If people like the idea of competition and greyhound racing, they can do what has been done in many other countries, namely, race their dogs in drag coursing. The success of the greyhound industry does not depend on killing and maiming hares. It would be a far greater boost to the greyhound industry were hare coursing outlawed and replaced by drag coursing, as this would make it more appealing to people who are turned off by the current practice.
The need for an animal welfare Bill that bans hare coursing once and for all is one of this legislation's most contentious elements and will be hotly debated on Committee and Report Stages. Hare coursing has been banned in most countries.
That fox hunting has been similarly excluded is remiss. There is a recognition of cruelty but under the Bill it does not matter and will be allowed to proceed. We must consider how to outlaw the digging out of animals or the sending of terriers or other animals below ground to catch or attack creatures. Using a pack of dogs to harass, injure or kill an animal should be included in the Bill as an offence. There is nothing amusing, traditional or fun about that reprehensible practice.
If the legislation is to be truly meaningful, we must factor that in.
An issue that has been much highlighted as an omission from the legislation is the lack of provisions to deal with fur farming, which outrages many citizens. I am aware that this activity was meant to be phased out by not renewing licences and so on but the idea of a ban nonetheless came forward. The Minister has undertaken a review in the area but we have not seen anything substantial in this regard and there are no measures in the Bill to deal with the issue. We must revisit the matter and build some measures into the Bill to deal with the ongoing barbaric fur farming in the State. Perhaps issue could be taken with the regulation of breeding, and there is an argument that this could be part of separate legislation. We may need to consider on Committee Stage amendments to reinforce our stance.
I welcome the Minister in bringing the Bill before the House, as it is a substantial body of work with some very good measures.
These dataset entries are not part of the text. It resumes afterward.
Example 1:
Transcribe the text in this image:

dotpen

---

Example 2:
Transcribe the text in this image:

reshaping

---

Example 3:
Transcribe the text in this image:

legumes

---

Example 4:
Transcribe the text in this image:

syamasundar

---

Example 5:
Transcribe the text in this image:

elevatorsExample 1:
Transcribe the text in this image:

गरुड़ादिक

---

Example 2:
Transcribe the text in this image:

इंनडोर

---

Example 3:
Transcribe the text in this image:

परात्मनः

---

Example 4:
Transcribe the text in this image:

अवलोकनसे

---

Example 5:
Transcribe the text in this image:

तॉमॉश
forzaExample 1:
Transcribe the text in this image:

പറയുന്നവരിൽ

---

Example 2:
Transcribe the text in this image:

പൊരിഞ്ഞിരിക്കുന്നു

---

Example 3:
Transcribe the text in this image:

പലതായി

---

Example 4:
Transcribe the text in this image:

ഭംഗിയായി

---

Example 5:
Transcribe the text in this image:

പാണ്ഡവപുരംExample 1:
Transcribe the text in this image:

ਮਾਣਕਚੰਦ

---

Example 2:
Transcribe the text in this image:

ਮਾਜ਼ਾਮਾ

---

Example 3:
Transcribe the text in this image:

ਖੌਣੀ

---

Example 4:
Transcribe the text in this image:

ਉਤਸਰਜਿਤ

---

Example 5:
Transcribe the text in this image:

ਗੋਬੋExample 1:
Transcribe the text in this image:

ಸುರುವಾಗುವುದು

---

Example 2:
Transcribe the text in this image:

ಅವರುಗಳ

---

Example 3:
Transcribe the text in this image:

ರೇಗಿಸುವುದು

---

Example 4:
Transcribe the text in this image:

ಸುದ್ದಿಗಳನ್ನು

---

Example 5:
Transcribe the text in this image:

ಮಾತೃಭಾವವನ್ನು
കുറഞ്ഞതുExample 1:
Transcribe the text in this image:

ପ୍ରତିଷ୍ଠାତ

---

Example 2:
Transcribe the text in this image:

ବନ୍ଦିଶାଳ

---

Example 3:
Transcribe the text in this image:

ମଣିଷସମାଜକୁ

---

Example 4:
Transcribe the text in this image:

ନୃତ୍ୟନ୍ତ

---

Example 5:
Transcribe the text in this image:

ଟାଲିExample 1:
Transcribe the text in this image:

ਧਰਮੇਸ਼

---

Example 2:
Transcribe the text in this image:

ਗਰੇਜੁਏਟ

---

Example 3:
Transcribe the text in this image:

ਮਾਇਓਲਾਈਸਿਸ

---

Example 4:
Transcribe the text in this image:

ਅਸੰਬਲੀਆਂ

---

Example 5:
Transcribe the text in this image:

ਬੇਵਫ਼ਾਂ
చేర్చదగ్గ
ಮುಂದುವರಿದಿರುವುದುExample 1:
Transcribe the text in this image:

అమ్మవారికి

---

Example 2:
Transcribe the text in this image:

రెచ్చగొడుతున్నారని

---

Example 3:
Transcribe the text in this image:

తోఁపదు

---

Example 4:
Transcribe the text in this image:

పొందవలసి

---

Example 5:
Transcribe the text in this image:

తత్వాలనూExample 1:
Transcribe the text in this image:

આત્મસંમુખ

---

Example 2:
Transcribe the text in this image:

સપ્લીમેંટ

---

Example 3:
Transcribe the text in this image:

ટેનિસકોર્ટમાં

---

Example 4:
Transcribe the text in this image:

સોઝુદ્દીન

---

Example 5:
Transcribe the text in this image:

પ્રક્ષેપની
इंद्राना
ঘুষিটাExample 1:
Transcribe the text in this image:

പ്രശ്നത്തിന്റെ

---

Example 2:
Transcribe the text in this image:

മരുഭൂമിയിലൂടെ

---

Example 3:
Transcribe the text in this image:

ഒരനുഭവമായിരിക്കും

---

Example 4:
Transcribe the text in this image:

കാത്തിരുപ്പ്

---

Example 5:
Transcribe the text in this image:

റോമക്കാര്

If these are introduced and properly resourced, they could transform the issue and outlaw much of the cruelty that is sadly perpetuated by a minority of people against the wishes of the majority of the population. It is a progressive Bill in that sense, although there are glaring exclusions which must be dealt with. When the Minister returns I would like him to address how the Bill will be resourced in order to empower or develop staff or authorised officers to deal with the extra tasks that have correctly been placed on their shoulders.